I wholeheartedly recommend Beyond Bodybuilding:
I view it as a summation of the accumulated knowledge Pavel Tsatsouline has
gathered to this point in his (still embryonic) career. Herein lies strange work
full of strange and exotic tactics: janda sit-ups, sledgehammer leverage drills,
fingertip pull-ups, bent presses, straddle-style one arm deadlifts, power rack
partials, kettle bell drills, full contact bar twists, pinch gripping,
one-finger partial dead lifts, progressive movement training, secret underground
Russian fatigue hypertrophy cycles, renegade lunges, neck planks, loaded passive
stretches, dragon walks, deck squats, “Russian laundry” grip work…on and on it
rolls. All told through the strange prism of a Russian Spetsnaz commando trainer
who now lives on the beach in Santa Monica and exemplifies the Horatio
Alger/American Dream better than any American I know. Harold Bloom would be
proud. Tsatsouline offers his ample storehouse of empirical knowledge and blends
it with abstract theoretical data. Every conceivable angle, nuance, subtlety,
wrinkle, innovation, twist, technical explanation and plan of attack is
discussed and described. Every body part is covered and a blueprint provided for
how to build and strengthen every conceivable muscular target.

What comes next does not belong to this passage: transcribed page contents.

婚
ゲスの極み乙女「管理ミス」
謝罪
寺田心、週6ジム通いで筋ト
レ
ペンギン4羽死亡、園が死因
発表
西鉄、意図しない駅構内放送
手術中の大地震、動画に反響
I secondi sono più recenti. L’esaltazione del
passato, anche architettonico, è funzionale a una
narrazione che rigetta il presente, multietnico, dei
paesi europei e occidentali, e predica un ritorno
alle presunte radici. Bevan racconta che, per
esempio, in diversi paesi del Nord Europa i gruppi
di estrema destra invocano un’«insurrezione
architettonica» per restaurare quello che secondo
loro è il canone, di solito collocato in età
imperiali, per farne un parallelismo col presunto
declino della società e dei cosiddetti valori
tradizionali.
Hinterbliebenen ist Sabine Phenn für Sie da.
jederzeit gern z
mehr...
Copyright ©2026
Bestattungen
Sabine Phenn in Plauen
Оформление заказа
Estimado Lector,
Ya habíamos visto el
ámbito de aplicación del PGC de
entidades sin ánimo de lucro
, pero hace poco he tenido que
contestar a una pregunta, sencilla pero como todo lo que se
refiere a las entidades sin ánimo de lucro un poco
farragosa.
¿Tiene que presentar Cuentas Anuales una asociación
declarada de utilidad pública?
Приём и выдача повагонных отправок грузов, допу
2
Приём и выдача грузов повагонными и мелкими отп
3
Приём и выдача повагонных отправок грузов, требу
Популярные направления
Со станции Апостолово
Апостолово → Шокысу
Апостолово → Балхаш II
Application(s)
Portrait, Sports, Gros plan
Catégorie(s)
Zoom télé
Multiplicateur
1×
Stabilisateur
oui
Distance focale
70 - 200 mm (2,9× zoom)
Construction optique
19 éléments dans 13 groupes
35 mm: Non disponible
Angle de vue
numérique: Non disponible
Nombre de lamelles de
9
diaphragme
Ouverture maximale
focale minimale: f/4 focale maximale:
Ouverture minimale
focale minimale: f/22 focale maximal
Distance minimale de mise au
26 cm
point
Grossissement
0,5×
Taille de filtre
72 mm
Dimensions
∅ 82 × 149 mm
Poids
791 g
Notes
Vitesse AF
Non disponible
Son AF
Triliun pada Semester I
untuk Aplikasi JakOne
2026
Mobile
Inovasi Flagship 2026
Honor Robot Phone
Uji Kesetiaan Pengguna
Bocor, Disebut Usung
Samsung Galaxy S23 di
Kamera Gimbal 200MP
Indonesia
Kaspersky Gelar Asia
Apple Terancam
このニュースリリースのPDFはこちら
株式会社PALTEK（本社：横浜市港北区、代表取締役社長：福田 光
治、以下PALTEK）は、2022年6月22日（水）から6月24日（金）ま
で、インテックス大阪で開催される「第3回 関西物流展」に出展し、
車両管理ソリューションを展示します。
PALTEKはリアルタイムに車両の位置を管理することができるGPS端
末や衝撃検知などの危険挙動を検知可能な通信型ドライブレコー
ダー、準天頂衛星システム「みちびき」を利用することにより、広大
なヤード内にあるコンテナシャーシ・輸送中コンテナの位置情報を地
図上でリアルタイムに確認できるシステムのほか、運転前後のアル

The detail and description are tremendous. The
mix between text and photos is spot on; the clarity of exercise description
leaves nothing to the imagination. Granted this Opus Magnus is strictly limited
to progressive resistance training of all type and variety –nutrition and cardio
are mentioned in passing – regardless, this strange and comprehensive work needs
to be seen and read. Once a notoriously difficult music critic described his
rapture upon hearing the Miles Davis quintet, “this is the musical equivalent of
an ice cold shower: initially shocking but ultimately bracing, refreshing and
regenerative.” If you are serious about physical renovation and want a new
approach to progressive resistance training, if you yearn for the physiological
equivalent of an ice-cold shower, then lay down your hard-earned disposable
income and purchase Beyond Bodybuilding. Take the financial plunge then turn
this accumulated abstraction into concrete reality. Once you have this strange
fruit in your possession it is up to you to put the mountain of information into
play. The harsh reality of the gym floor beckons.